WASHINGTON • The legal and political threats hanging over the Trump presidency have hampered efforts by the White House to fill the top ranks of government.
President Donald Trump's firing of Federal Bureau of Investigation (FBI) director James Comey last month and the widening probe into Russian interference during the presidential election have made hiring even harder, say former federal officials, party activists, lobbyists and candidates whom Trump officials have tried to recruit.
Republicans say they are turning down job offers to work for a chief executive whose volatile temperament makes them nervous.
They are asking headhunters if their reputations could suffer permanent damage, according to 27 people interviewed by The Washington Post to assess what is becoming a debilitating factor in recruiting political appointees.
The hiring challenge complicates the already slow pace at which Mr Trump is filling senior leadership jobs across government.
The White House disputed the notion that the administration has a hiring problem, and noted that its candidates must be vetted by the FBI and the Office of Government Ethics before being announced publicly, which might contribute to the perception that there is a delay in filling key posts.
"I have people knocking down my door to talk to the presidential personnel office," said White House press secretary Sean Spicer. "There is a huge demand to join this administration."
The Senate has 25 working days until it breaks for the August recess.
MORE FALLOUT EXPECTED
Trump is becoming radioactive, and it's accelerating.
MR BILL VALDEZ, a former senior official with the US Department of Energy, on growing concerns over Mr Trump's actions and treatment of key staff.
At this point, Mr Trump has 43 confirmed appointees for senior posts, compared with the 151 top political appointees confirmed by mid-June in President Barack Obama's first term and the 130 under President George Bush, based on data tracked by The Post and the Centre for Presidential Transition, which is run by the non-partisan Partnership for Public Service.
For Cabinet posts, the median wait between nomination and Senate vote for Mr Trump was 25 days, according to data collected by The Post. In contrast, Mr Obama's nominees faced a median wait of two days, while Mr Bush had a median wait of zero days.
A White House official said about 200 people are being vetted for senior-level posts.

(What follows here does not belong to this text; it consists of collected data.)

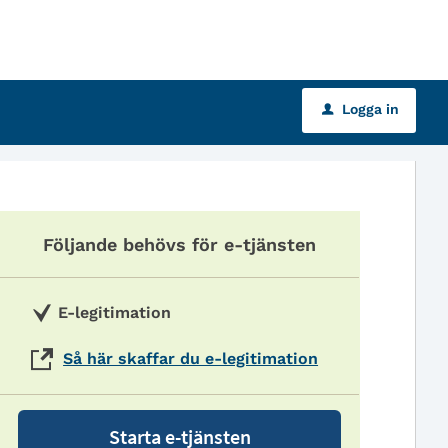
Logga in
u
Följande behövs för e-tjänsten
E-legitimation
Så här skaffar du e-legitimation
Starta e-tjänsten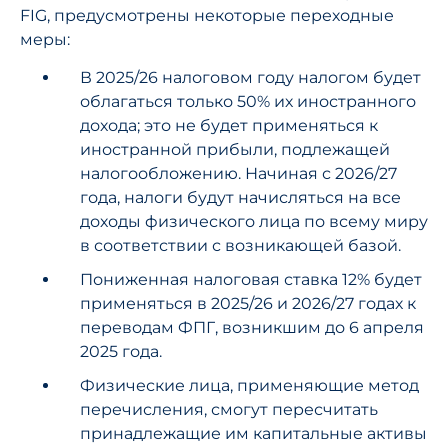
FIG, предусмотрены некоторые переходные
меры:
В 2025/26 налоговом году налогом будет
облагаться только 50% их иностранного
дохода; это не будет применяться к
иностранной прибыли, подлежащей
налогообложению. Начиная с 2026/27
года, налоги будут начисляться на все
доходы физического лица по всему миру
в соответствии с возникающей базой.
Пониженная налоговая ставка 12% будет
применяться в 2025/26 и 2026/27 годах к
переводам ФПГ, возникшим до 6 апреля
2025 года.
Физические лица, применяющие метод
перечисления, смогут пересчитать
принадлежащие им капитальные активы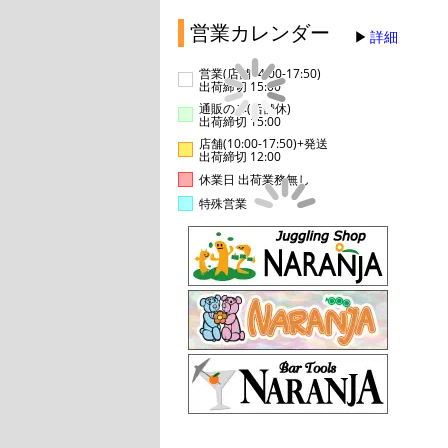
営業カレンダー
詳細
営業(店舗14:00-17:50)
出荷締切 15:00
通販のみ(店舗休)
出荷締切 15:00
店舗(10:00-17:50)+発送
出荷締切 12:00
休業日 出荷業務無し
特殊営業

Potential candidates are watching Mr Trump's behaviour and monitoring his treatment of senior officials.
"Trump is becoming radioactive, and it's accelerating," said Mr Bill Valdez, a former senior official with the Department of Energy who is now president of the Senior Executives Association, which represents 6,000 top federal leaders.
"He just threw Jeff Sessions under the bus," said Mr Valdez, referring to recent reports that the President is furious at the Attorney-General for recusing himself from the Russia investigation.
Yesterday, a member of Mr Trump's legal team said the President is not under investigation by the probe's special counsel - an assessment at odds with a Washington Post report last week and seemingly with a tweet by Mr Trump himself last Friday.
"Let me be very clear here, as it has been since the beginning, the President is not and has not been under investigation for obstruction," said lawyer Jay Sekulow on an NBC programme.
The Post reported last week that special counsel Robert Mueller III, who was appointed to oversee the investigation into Russia's role in the election last year, is interviewing senior intelligence officials as part of a widening probe that now includes an examination of whether Mr Trump attempted to obstruct justice.